Assignment → Your answer should be every line of the records that contains the word "linecap", copied as it stands.

Record set →
┄┄┄┄┄┄┄┄┄┄┄┄┄┄┄┄┄┄┄┄

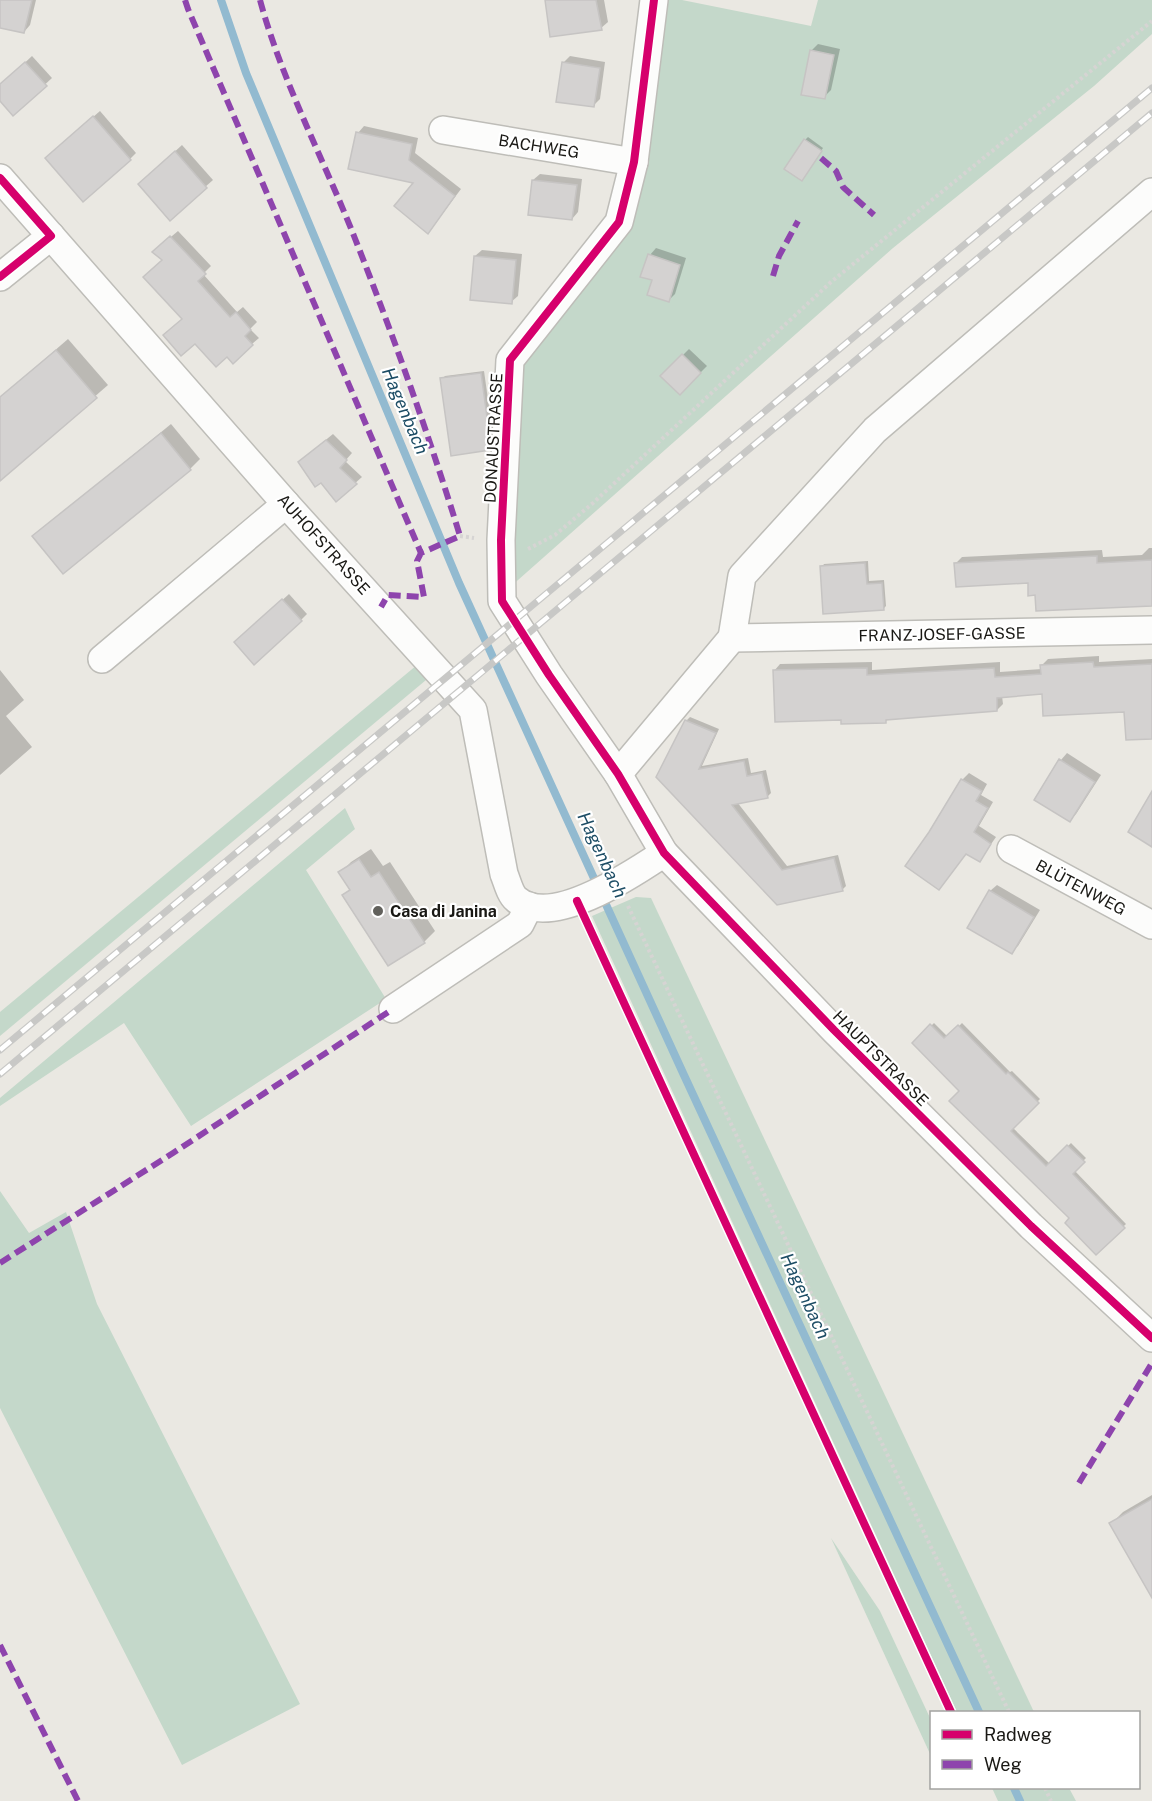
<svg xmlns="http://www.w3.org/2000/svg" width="1152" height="1801" viewBox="0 0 1152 1801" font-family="'Public Sans',sans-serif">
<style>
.green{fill:#c4d8ca}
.shadow{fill:#0003}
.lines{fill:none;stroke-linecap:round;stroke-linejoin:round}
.stream{stroke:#92bad0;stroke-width:8}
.building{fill:#d4d2d1;stroke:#c6c4c3;stroke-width:1.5}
.minor-casing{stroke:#bebdb8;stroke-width:30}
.path{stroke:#d6d4d3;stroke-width:4;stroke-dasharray:3 3;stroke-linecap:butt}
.minor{stroke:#fcfcfb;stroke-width:27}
.rail-casing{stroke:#c8c8c6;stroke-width:7}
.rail{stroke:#fff;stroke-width:4.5;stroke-dasharray:14;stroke-linecap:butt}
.quiet{stroke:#8e44ad;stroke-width:6;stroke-dasharray:12 6;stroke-linecap:butt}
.cycleway-casing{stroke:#fff;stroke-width:11}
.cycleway{stroke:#d6006c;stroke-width:8}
.poi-dot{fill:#62615c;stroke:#fff;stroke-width:2}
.labels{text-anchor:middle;stroke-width:4.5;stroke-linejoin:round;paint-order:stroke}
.street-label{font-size:16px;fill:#191814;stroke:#fff}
.poi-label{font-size:16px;font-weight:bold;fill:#191814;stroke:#fff;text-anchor:start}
.water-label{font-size:18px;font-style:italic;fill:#1d4d65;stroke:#fff}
</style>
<rect width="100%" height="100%" fill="#eae8e2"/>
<g class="green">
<polygon points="653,0 682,0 811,26 818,0 1152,0 1152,34 1094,86 893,248 509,588 510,360 619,222"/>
<polygon points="417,665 438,670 0,1036 0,1012"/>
<polygon points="345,808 355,829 306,870 386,999 191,1126 124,1023 0,1106 0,1098"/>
<polygon points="636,897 651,898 1034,1712 957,1712 592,916"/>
<polygon points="0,1191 29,1233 66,1212 97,1304 300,1704 182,1765 0,1408"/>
<polygon points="831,1538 880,1611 931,1720 931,1756"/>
<polygon points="992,1788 1069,1788 1076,1801 998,1801"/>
</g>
<g class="shadow">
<polygon points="0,0 36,0 30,25 24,32 0,26"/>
<polygon points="546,0 604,0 608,22 601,28"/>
<polygon points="818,44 840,49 831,90 824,97 811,51"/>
<polygon points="32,56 52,78 13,114 0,99 0,86"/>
<polygon points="570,56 605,62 600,99 593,106 563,63"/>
<polygon points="100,111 136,153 130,159 53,152"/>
<polygon points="364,126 418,138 415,153 461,189 434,225 416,182 358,133"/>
<polygon points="808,137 823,148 804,176 805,140"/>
<polygon points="182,145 213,180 170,218 146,178"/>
<polygon points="540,174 582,179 578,212 572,219 533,180"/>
<polygon points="178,231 211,266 203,274 237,312 243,307 257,322 250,329 259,338 252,344 184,318 160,246"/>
<polygon points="656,248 686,258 675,294 668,301 654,279 650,255"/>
<polygon points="482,250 522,254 518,296 511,302 475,256"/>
<polygon points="68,339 108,385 0,479 0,398"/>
<polygon points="689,349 707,366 680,393 662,376"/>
<polygon points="484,371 493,435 492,446 489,449 442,379 445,376"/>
<polygon points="171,424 200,459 190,469 34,536"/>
<polygon points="333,434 352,453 345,461 362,477 336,500 306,456"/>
<polygon points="1149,548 1152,548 1152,604 1036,594 1029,581 956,563 962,557 1102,550 1103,557 1142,555"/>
<polygon points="868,561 869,581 884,580 886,606 883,609 822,567 824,564"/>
<polygon points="289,594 307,614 301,620 243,636"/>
<polygon points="1099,656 1099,662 1152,659 1152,716 1043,692 1002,696 1003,704 997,710 889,718 886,721 842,718 774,671 780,664 872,662 872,670 1000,662 1000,672 1042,669 1042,665 1048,659"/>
<polygon points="0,670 24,700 6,716 32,747 0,775"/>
<polygon points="690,717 719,729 702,766 748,758 751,773 766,770 771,793 767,797 737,802 787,866 838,855 846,886 842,890 777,903 658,777 686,721"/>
<polygon points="1067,753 1101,775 1076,814 1069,821 1036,799 1061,760"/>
<polygon points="969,773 987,784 981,795 993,802 979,826 996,837 980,860 967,853 939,888 930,833 963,779"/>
<polygon points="371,849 383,866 390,862 435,931 424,942 344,895 350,889 340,873 351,862"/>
<polygon points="997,885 1040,910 1018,946 1011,952 990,891"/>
<polygon points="934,1023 948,1037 962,1023 1010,1072 1012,1071 1040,1099 1012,1127 1050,1164 1071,1143 1086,1158 1074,1170 1126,1224 1096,1253 1071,1218 962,1091 914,1043"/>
<polygon points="1152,1495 1152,1597 1111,1524 1123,1512"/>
</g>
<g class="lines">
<g class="stream">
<polyline points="221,0 246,73 459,583 683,1073 979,1712"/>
<polyline points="1014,1788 1020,1801"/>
</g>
</g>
<g class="building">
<polygon points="0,0 32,0 24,33 0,28"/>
<polygon points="545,0 596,0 602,30 550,37"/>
<polygon points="810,50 834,55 825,99 801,95"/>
<polygon points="25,62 47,86 13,116 0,101 0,84"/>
<polygon points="562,62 600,68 594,107 556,102"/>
<polygon points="93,116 131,160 83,202 45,158"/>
<polygon points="356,132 412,144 409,160 455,196 428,234 394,206 413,183 348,169"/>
<polygon points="804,139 822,151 802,181 784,169"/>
<polygon points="175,151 207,188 170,221 138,184"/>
<polygon points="532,180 577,185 572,220 528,215"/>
<polygon points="170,236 206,274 198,281 230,317 236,312 251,330 245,336 253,345 233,364 227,357 216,367 195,344 181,356 163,335 182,319 143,277 162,260 152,252"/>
<polygon points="648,254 680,265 669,302 647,295 652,280 640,277"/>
<polygon points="474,256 516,260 512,304 470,300"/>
<polygon points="56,350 97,398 0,481 0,397"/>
<polygon points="682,354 701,373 680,395 660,376"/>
<polygon points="481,373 490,439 490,450 451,456 440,378"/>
<polygon points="161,433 191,470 63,574 32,536"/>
<polygon points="326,440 347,460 340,468 357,484 336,502 321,483 315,487 298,462"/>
<polygon points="1097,556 1097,563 1152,560 1152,606 1036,611 1035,595 1028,596 1028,583 956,587 954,563"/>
<polygon points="865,563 867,584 882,583 884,610 823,614 820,566"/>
<polygon points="282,599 302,621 254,665 234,642"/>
<polygon points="1093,662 1094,667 1152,664 1152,739 1126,740 1124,712 1043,716 1042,694 997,698 997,711 886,720 886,723 841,724 841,720 775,722 773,670 867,668 867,675 994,668 995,677 1041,674 1040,665"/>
<polygon points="685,720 716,733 699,769 744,761 747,776 762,773 768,798 732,805 782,870 834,858 843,891 777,905 656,777"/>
<polygon points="1059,759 1095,782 1070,822 1034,800"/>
<polygon points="961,779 982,791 976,801 988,808 974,832 991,844 980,862 966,854 939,890 905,866 929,832"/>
<polygon points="1152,791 1152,847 1128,832"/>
<polygon points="359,859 371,877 379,872 425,943 388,966 342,895 350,890 338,872"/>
<polygon points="989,890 1034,917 1012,954 967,928"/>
<polygon points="930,1024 944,1038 958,1025 1006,1074 1008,1072 1039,1103 1011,1131 1046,1166 1067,1145 1085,1162 1073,1174 1125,1228 1096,1255 1065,1223 1069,1218 949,1101 959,1091 912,1043"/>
<polygon points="1152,1499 1152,1598 1109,1523"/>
</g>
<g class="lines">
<defs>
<g id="minor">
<polyline points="654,0 634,162 619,222 510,360 501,540 502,601 549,675 618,774 664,853 834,1030 1031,1226 1152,1338"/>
<polyline points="443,130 634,162"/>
<path d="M0,178L286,504L473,710L504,874C507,881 510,894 516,899C551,930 634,873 664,853"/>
<polyline points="0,277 51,236"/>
<polyline points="732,638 742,576 875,430 1152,192"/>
<polyline points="732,638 1152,630"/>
<polyline points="102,659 286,504"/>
<polyline points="618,774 732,638"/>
<polyline points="1011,849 1152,925"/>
<polyline points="393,1009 520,924 529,906"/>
</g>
</defs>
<use href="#minor" class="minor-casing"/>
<g class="path">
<polyline points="460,536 474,538"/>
<polyline points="528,549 555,535 593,503 831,282 1152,21"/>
<polyline points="628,906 1009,1712"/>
<polyline points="1045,1788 1051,1801"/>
</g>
<use href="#minor" class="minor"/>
<defs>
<g id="rail">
<polyline points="0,1050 1152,88"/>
<polyline points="0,1074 1152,113"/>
</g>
</defs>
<use href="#rail" class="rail-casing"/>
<use href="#rail" class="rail"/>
<g class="quiet">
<polyline points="185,0 188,9 421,553"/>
<path d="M260,0C282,81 323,158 354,236C393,335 429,435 460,536L421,553L417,561L424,597L388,595L381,607"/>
<polyline points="821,158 836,171 843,187 874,215"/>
<polyline points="773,276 779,256 798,221"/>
<polyline points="0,1263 173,1153 393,1009"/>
<polyline points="1079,1483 1152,1363"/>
<polyline points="0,1645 78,1801"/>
</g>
<defs>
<g id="cycleway">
<polyline points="654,0 634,162 619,222 510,360 501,540 502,601 549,675 618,774 664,853 834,1030 1031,1226 1152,1338"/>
<polyline points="0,178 51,236 0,277"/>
<polyline points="577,901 951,1712"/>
</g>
</defs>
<use href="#cycleway" class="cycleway-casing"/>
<use href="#cycleway" class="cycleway"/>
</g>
<circle class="poi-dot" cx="378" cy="911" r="6"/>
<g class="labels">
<g class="street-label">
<text transform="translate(539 146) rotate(9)" y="6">BACHWEG</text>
<text transform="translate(493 438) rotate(-87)" y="6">DONAUSTRASSE</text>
<text transform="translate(324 544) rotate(48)" y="6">AUHOFSTRASSE</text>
<text transform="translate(942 634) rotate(-1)" y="6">FRANZ-JOSEF-GASSE</text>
<text transform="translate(1081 887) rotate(28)" y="6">BLÜTENWEG</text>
<text transform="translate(881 1058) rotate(45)" y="6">HAUPTSTRASSE</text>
</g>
<g class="poi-label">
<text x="390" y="917">Casa di Janina</text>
</g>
<g class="water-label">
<text transform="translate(405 411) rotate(67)" y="6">Hagenbach</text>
<text transform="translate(602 855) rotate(65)" y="6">Hagenbach</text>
<text transform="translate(805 1296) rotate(65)" y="6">Hagenbach</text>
</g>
</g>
<rect x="930" y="1711" width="210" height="78" fill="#ffffff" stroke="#a3a3a1" stroke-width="1.5"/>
<rect x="942" y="1730" width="30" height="9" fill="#d6006c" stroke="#a3a3a1" stroke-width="1.5"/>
<text x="984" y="1741" font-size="18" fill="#191814">Radweg</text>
<rect x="942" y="1760" width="30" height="9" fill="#8e44ad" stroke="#a3a3a1" stroke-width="1.5"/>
<text x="984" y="1771" font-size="18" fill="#191814">Weg</text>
</svg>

┄┄┄┄┄┄┄┄┄┄┄┄┄┄┄┄┄┄┄┄

Exercise output →
.lines{fill:none;stroke-linecap:round;stroke-linejoin:round}
.path{stroke:#d6d4d3;stroke-width:4;stroke-dasharray:3 3;stroke-linecap:butt}
.rail{stroke:#fff;stroke-width:4.5;stroke-dasharray:14;stroke-linecap:butt}
.quiet{stroke:#8e44ad;stroke-width:6;stroke-dasharray:12 6;stroke-linecap:butt}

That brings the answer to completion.